LITERARY ALLUSION: But look a little deeper at the story. Think about the words: sharks and minnows. Sharks and Minnows is a game played in swimming pools. Perhaps Sauer chose her animal prototypes based on this game, but I don’t think she did. I think it’s something more significant. One of the single most famous stories of our time, West Side Story, has this very theme at its heart. And the one thing everybody knows about West Side Story is that the two opposing gangs were called the Sharks and the Jets. The conflict between the Sharks and the Jets was more cultural than biological, but the main characters, like Nugget and Fang, were completely immune to it. It was the people around them who insisted that the groups could not mix.
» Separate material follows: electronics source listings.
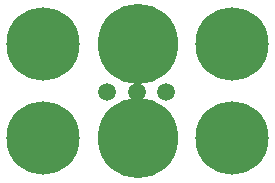
<source format=gtl>
%TF.GenerationSoftware,KiCad,Pcbnew,5.0.0-fee4fd1~66~ubuntu16.04.1*%
%TF.CreationDate,2018-09-24T14:57:35-07:00*%
%TF.ProjectId,2x3-Slide-Switch-EG1218-TH,3278332D536C6964652D537769746368,v1.4*%
%TF.SameCoordinates,Original*%
%TF.FileFunction,Copper,L1,Top,Signal*%
%TF.FilePolarity,Positive*%
%FSLAX46Y46*%
G04 Gerber Fmt 4.6, Leading zero omitted, Abs format (unit mm)*
G04 Created by KiCad (PCBNEW 5.0.0-fee4fd1~66~ubuntu16.04.1) date Mon Sep 24 14:57:35 2018*
%MOMM*%
%LPD*%
G01*
G04 APERTURE LIST*
%ADD10C,6.200000*%
%ADD11C,1.500000*%
%ADD12C,6.800000*%
%ADD13C,0.350000*%
G04 APERTURE END LIST*
D10*
X21559520Y-33219120D03*
X5559520Y-41219120D03*
D11*
X13498920Y-37244020D03*
X10998920Y-37244020D03*
X15998920Y-37244020D03*
D10*
X21559520Y-41219120D03*
X5559520Y-33219120D03*
D12*
X13559520Y-33219120D03*
X13559520Y-41219120D03*
D13*
X21559520Y-33219120D03*
X5559520Y-41219120D03*
X13498920Y-37244020D03*
X10998920Y-37244020D03*
X15998920Y-37244020D03*
X21559520Y-41219120D03*
X5559520Y-33219120D03*
X13559520Y-33219120D03*
X13559520Y-41219120D03*
M02*

</source>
And if you’re still not impressed with Sauer’s level of classic literary allusion, let me point out that West Side Story is a modern remake of Romeo and Juliet. Shakespeare’s Montagues and Capulets were the first Jets and Sharks, (or Sharks and Minnows, if you will). So this theme is as old as the English literary renaissance. The conflict is exactly the same in all three stories: some groups of people cannot mix. But if we start teaching children to look past convention, to question the innate separateness of certain groups, we are teaching them to be open minded and maybe, hopefully, better people than the Montague’s and the Capulets, or the Jets and the Sharks.